BEGIN DATA TO PROCESS

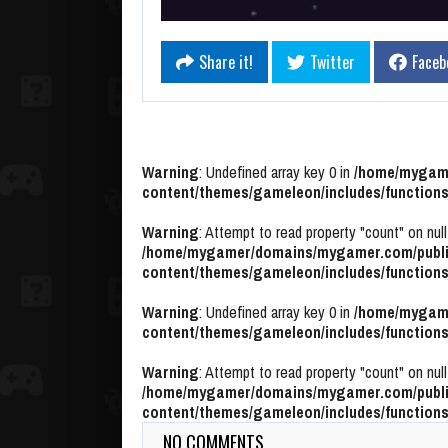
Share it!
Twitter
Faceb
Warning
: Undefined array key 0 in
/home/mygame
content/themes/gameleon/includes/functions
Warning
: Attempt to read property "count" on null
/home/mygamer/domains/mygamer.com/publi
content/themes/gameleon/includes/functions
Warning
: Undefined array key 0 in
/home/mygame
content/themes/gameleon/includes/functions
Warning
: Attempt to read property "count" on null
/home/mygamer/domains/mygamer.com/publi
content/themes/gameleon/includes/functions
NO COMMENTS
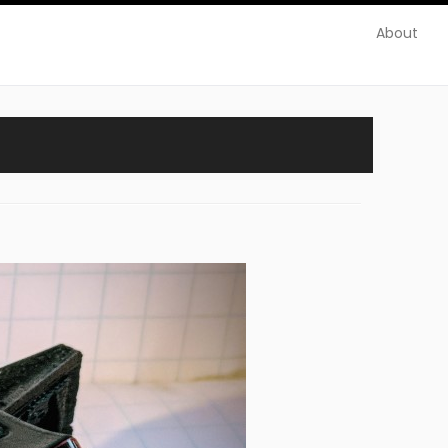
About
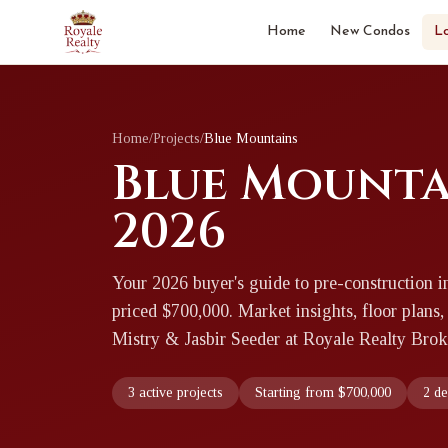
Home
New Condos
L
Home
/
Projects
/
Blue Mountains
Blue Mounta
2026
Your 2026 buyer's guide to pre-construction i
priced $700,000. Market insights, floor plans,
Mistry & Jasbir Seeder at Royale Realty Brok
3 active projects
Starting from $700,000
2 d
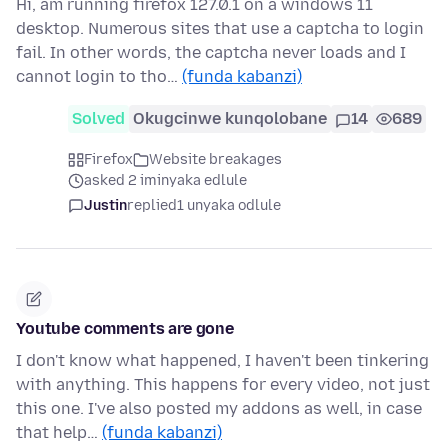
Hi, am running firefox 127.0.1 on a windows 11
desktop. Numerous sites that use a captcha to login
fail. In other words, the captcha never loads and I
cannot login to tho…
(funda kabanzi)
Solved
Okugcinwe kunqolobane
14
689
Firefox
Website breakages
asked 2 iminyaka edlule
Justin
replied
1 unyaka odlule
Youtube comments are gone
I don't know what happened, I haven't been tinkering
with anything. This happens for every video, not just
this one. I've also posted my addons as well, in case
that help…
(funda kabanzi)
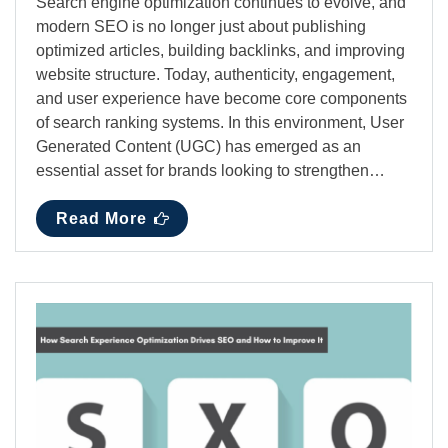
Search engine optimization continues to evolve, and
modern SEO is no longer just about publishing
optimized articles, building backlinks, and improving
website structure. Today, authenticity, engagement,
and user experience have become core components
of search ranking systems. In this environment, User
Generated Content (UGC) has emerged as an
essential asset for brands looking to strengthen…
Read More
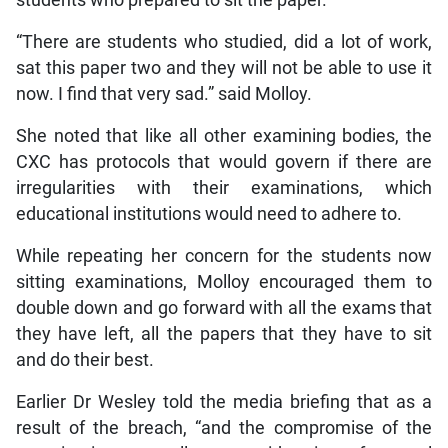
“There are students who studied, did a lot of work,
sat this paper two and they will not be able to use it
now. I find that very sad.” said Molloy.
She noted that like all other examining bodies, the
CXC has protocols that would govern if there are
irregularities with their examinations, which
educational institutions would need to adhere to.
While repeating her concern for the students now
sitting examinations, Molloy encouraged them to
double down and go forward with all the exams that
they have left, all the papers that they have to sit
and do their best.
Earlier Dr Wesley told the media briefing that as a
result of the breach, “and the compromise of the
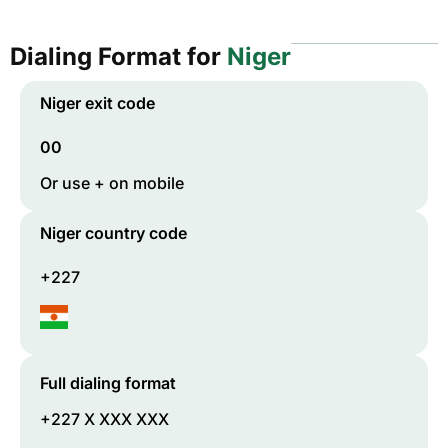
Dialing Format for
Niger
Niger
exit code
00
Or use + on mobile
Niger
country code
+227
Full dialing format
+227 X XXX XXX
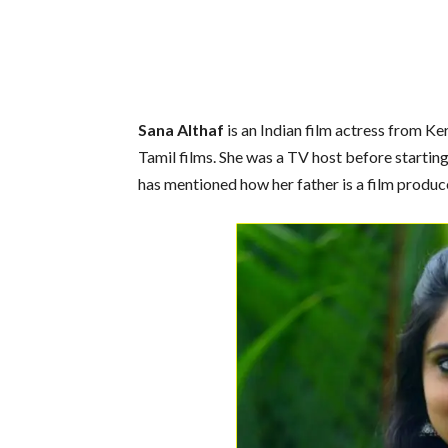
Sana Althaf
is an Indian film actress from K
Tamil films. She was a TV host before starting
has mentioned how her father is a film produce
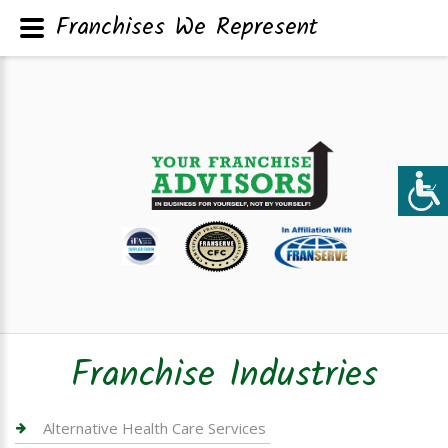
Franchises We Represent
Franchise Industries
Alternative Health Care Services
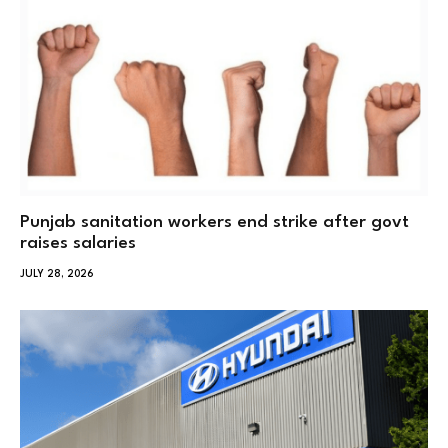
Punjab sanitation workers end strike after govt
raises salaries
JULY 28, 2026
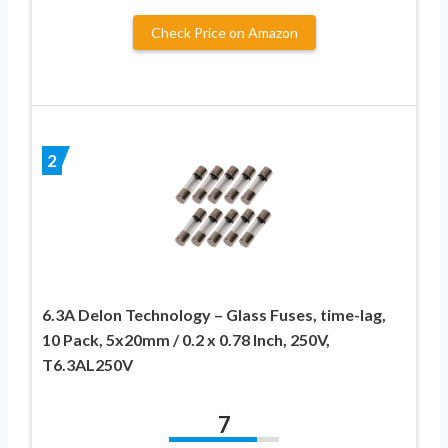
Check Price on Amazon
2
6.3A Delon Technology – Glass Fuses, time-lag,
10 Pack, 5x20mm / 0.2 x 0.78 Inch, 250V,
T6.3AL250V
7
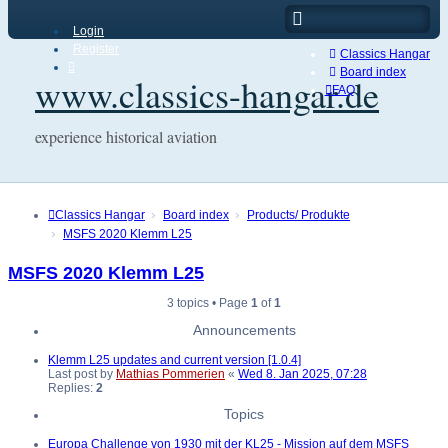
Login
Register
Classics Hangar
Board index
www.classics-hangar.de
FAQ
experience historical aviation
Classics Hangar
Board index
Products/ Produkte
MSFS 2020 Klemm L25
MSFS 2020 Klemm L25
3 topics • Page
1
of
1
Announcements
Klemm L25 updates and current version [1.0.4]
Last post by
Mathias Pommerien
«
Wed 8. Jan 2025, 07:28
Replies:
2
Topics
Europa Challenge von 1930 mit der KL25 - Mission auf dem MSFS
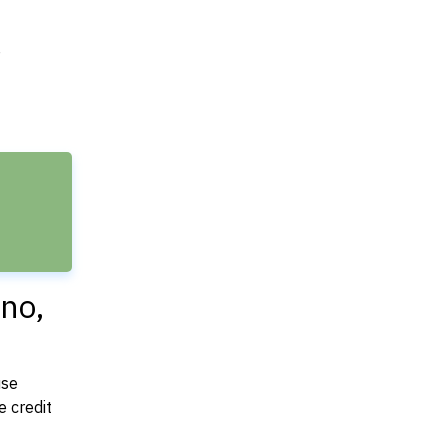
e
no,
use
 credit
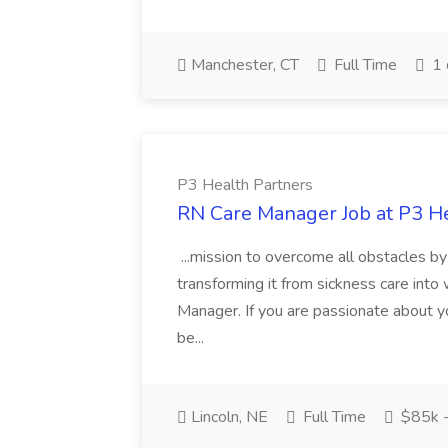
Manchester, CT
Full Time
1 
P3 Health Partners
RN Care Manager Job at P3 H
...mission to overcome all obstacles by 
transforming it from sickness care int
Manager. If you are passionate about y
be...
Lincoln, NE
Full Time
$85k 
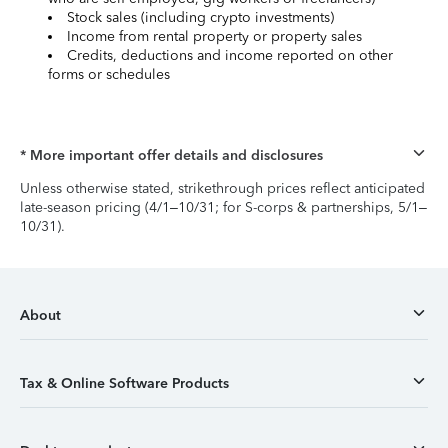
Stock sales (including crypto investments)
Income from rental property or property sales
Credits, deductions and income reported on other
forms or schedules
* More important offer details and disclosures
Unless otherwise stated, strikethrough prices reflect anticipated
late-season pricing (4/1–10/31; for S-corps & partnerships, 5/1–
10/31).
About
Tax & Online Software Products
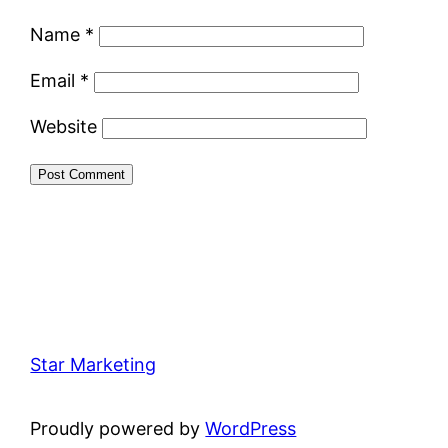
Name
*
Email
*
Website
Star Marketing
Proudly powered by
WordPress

END DATA TO PROCESS

WORK REQUEST: Everything in the listing above must be restated word for word, except the images.

ANSWER:
Share it!
Twitter
Faceb
Warning
: Undefined array key 0 in
/home/mygame
content/themes/gameleon/includes/functions
Warning
: Attempt to read property "count" on null
/home/mygamer/domains/mygamer.com/publi
content/themes/gameleon/includes/functions
Warning
: Undefined array key 0 in
/home/mygame
content/themes/gameleon/includes/functions
Warning
: Attempt to read property "count" on null
/home/mygamer/domains/mygamer.com/publi
content/themes/gameleon/includes/functions
NO COMMENTS
About
Home
New Condos
L
Home
/
Projects
/
Blue Mountains
Blue Mounta
2026
Your 2026 buyer's guide to pre-construction i
priced $700,000. Market insights, floor plans,
Mistry & Jasbir Seeder at Royale Realty Brok
3 active projects
Starting from $700,000
2 d
Hi, am running firefox 127.0.1 on a windows 11
desktop. Numerous sites that use a captcha to login
fail. In other words, the captcha never loads and I
cannot login to tho…
(funda kabanzi)
Solved
Okugcinwe kunqolobane
14
689
Firefox
Website breakages
asked 2 iminyaka edlule
Justin
replied
1 unyaka odlule
Youtube comments are gone
I don't know what happened, I haven't been tinkering
with anything. This happens for every video, not just
this one. I've also posted my addons as well, in case
that help…
(funda kabanzi)
Search engine optimization continues to evolve, and
modern SEO is no longer just about publishing
optimized articles, building backlinks, and improving
website structure. Today, authenticity, engagement,
and user experience have become core components
of search ranking systems. In this environment, User
Generated Content (UGC) has emerged as an
essential asset for brands looking to strengthen…
Read More
“There are students who studied, did a lot of work,
sat this paper two and they will not be able to use it
now. I find that very sad.” said Molloy.
She noted that like all other examining bodies, the
CXC has protocols that would govern if there are
irregularities with their examinations, which
educational institutions would need to adhere to.
While repeating her concern for the students now
sitting examinations, Molloy encouraged them to
double down and go forward with all the exams that
they have left, all the papers that they have to sit
and do their best.
Earlier Dr Wesley told the media briefing that as a
result of the breach, “and the compromise of the
Dialing Format for
Niger
Niger
exit code
00
Or use + on mobile
Niger
country code
+227
Full dialing format
+227 X XXX XXX
Sana Althaf
is an Indian film actress from K
Tamil films. She was a TV host before starting
has mentioned how her father is a film produce
Franchises We Represent
Franchise Industries
Alternative Health Care Services
Punjab sanitation workers end strike after govt
raises salaries
JULY 28, 2026
Check Price on Amazon
2
6.3A Delon Technology – Glass Fuses, time-lag,
10 Pack, 5x20mm / 0.2 x 0.78 Inch, 250V,
T6.3AL250V
7
Login
Register
Classics Hangar
Board index
www.classics-hangar.de
FAQ
experience historical aviation
Classics Hangar
Board index
Products/ Produkte
MSFS 2020 Klemm L25
MSFS 2020 Klemm L25
3 topics • Page
1
of
1
Announcements
Klemm L25 updates and current version [1.0.4]
Last post by
Mathias Pommerien
«
Wed 8. Jan 2025, 07:28
Replies:
2
Topics
Europa Challenge von 1930 mit der KL25 - Mission auf dem MSFS
e
no,
use
 credit
Manchester, CT
Full Time
1 
P3 Health Partners
RN Care Manager Job at P3 H
...mission to overcome all obstacles by 
transforming it from sickness care int
Manager. If you are passionate about y
be...
Lincoln, NE
Full Time
$85k 
Stock sales (including crypto investments)
Income from rental property or property sales
Credits, deductions and income reported on other
forms or schedules
* More important offer details and disclosures
Unless otherwise stated, strikethrough prices reflect anticipated
late-season pricing (4/1–10/31; for S-corps & partnerships, 5/1–
10/31).
About
Tax & Online Software Products
Name
*
Email
*
Website
Star Marketing
Proudly powered by
WordPress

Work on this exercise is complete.